Not that he thought me a fine thing, but he did sometimes like to show me off. His own weak human hybrid, stronger than those other weak human hybrids. The first. The best. The strongest.

He’d made sure of that in my eighth cycle, when he’d taken me up to the temple for the first time, shoving me into the light of the sacred star, Lyr, and watching to see if it would kill me. I’d screamed and pounded against the door as it had burned my soft pink skin, begging him, begging Father, please let me in. Help me. Save me.

It had been the last time I had asked for help.

No one helped the likes of me. Unwanted by my mother, and little more than another experiment to Crux, I had learned to save myself. Had gone again and again to the temple of my own will after the first time didn’t kill me.

At first, Crux had encouraged it, and some small part of me had thought to gain... if not his love, then at least his favor.

After my fourth star mark to his single one, he had started looking on me with suspicion. Expecting that I would betray him, no doubt—as he expected of everyone. I didn’t care to imagine what he thought now that I had seven.

Even he didn’t know what the last two did.

No one had ever asked.

A chime sounded at the door to the facility. The crew bringing the remaining humans in, no doubt. That was good. Perhaps seeing the humans yet in his possession would calm his anger.

Because whatever the king and his court thought, Crux did own the humans. He would rule their lives with an iron fist, keeping them in the facility and lording his might over them, because unlike the last time humans had been brought to Thorzan, the first minister of the council was now Vipha.

And Vipha had given Crux all the power over the humans he brought back, and all the oversight. Vipha, more than anyone else on Thorzan, was Crux’s creature.

So unfortunately for the new humans, Crux owned them.

Just as he owned me.

I wondered if perhaps he would take one of them up to the temple, to see if the sacred light of Lyr would mark them. If he would stand by, watching dispassionately, taking notes on a data drive as they screamed and begged for mercy, and—since humans truly were physically soft and breakable—died.

He would, I decided, if he found himself curious about it.

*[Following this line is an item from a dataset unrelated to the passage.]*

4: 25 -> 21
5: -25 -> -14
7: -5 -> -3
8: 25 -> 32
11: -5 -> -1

Best to keep him busy and distracted, then.

“The humans are here for your inspection,” I told him as he continued to hiss and mutter his anger at the prince.

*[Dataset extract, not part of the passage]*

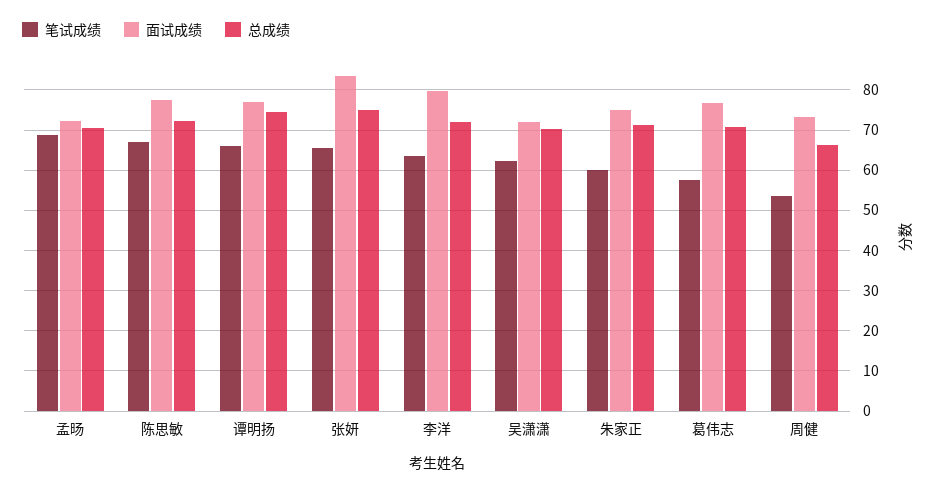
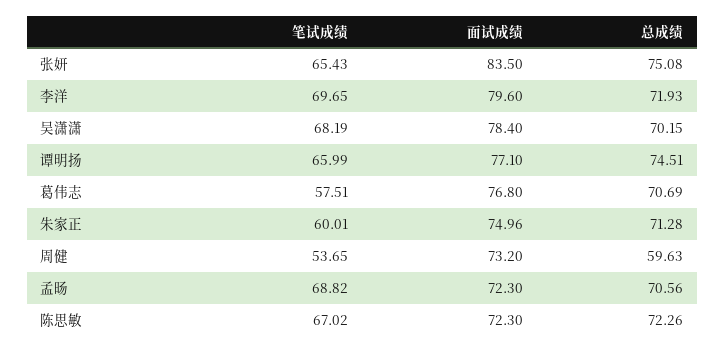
面试成绩, 陈思敏: 78 -> 72.3
笔试成绩, 李洋: 64 -> 69.65
笔试成绩, 吴潇潇: 62 -> 68.19
面试成绩, 吴潇潇: 72 -> 78.4
总成绩, 周健: 66 -> 59.63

The prince was little more than a spoiled child, but as it happened, so was Crux. At least Kaelum had braved the light of Lyr three times, and not smugly rested after his first, when it had given him power over others.

The power to read minds.

He turned, eyes laser-focused, narrowed on me. “Are you amused by this?”

I lifted a single brow, keeping my face entirely blank. “Of course not. Why would I be amused?”

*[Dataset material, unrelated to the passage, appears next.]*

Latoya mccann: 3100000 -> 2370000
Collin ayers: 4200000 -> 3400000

He gave another hiss of frustration and turned to march down the hall of private cells toward the antechamber where the crew had brought the humans.

Crux didn’t like asking people how they were feeling. He liked using his mark and knowing it. But since the fourth mark given me by the sacred light of Lyr, Crux could no longer see my thoughts.

Perhaps when I was seven, I would have been devastated by the fact that my own father would never again trust me. Now, I was little other than grateful that he couldn’t see the disgust I felt for him.